Testing the Typesafe Full-Stack Monorepo: What to Test in Each Layer

Table of contents

Introduction

In the previous article I broke down the shape of a typesafe full-stack monorepo: a single React app that ships to web and native, a stateless backend-for-frontend (BFF) it talks to through a typed client, and a set of shared packages, all glued by zod contracts. Building it is one thing. The question I want to answer here is the one that decides whether the thing survives contact with a real team: how do you test it?

There’s a general testing-strategy article (110) that covers the toolkit—Vitest, Testing Library, MSW, Playwright—and the pyramid. I’m not going to re-explain those. This article is narrower and more interesting: the architecture tells you what to test, and where. Each tier of the shape has a natural kind of test. The typed contract that holds the tiers together turns out to be both a thing you test and the single seam you mock. And a monorepo has its own setup quirks—per-package environments, one shared test runner version, a CI gate that spans everything.
+ + + + + + +
● Required actions:
[a] Rewrite the paragraph in the monorepo testing article above that begins "There’s a general testing-strategy article" as a short bulleted list, keeping its main points.
[b] Extend the monorepo testing article above, picking up right after its final paragraph.

● Data provided:
+ + + + + + +
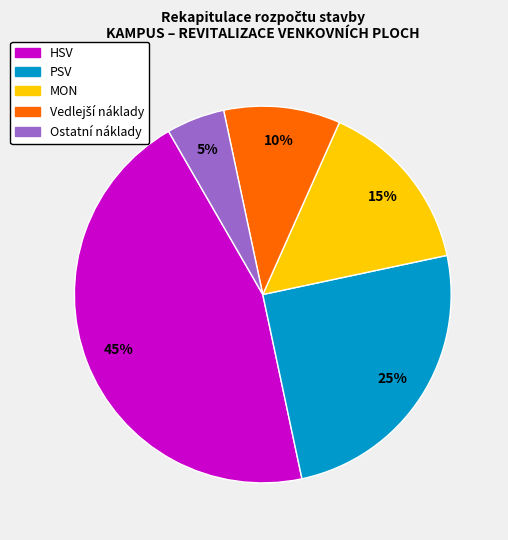

True or false: Ostatní náklady accounts for 1% of the total.

False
+ + + + + + +
● Expected responses:
[a]
- A separate general testing-strategy article (110) covers the toolkit (Vitest, Testing Library, MSW, Playwright) and the pyramid, so they are not re-explained here.
- This article is narrower: the architecture shows what to test and where.
- Each tier of the shape has a natural kind of test.
- The typed contract that holds the tiers together is both something to test and the single seam to mock.
- A monorepo brings its own setup quirks: per-package environments, one shared test runner version, and a CI gate that spans everything.

[b]
I learned this the way you’d hope: by adding a testing foundation to one of these repos from zero, package by package, until every layer had the right kind of coverage. The lessons below are the ones that actually mattered.

A note on naming, same as last time: the real codebase uses bleeding-edge tooling (a custom build CLI, a prerelease typechecker, an alternate test runner). For a teachable version I’ll use the boring, portable stack—Vitest, happy-dom, Testing Library, MSW, Playwright—and the generic layout from the template (apps/web, api, packages/{ui, core, api-client}). The strategy is identical; only the tool names are tamer.

The shape, as a test map

Here’s the three-tier shape from the last article, but annotated with the kind of test that guards each part:

┌───────────────────────────────────────────────────────────────┐
│  apps/web — React SPA                                           │
│  • pure logic (money math, query keys)   → UNIT (node)          │
│  • components, wizards, forms             → COMPONENT (DOM+MSW)  │
└───────────────────────────┬───────────────────────────────────┘
                            │  packages/api-client (zod contracts)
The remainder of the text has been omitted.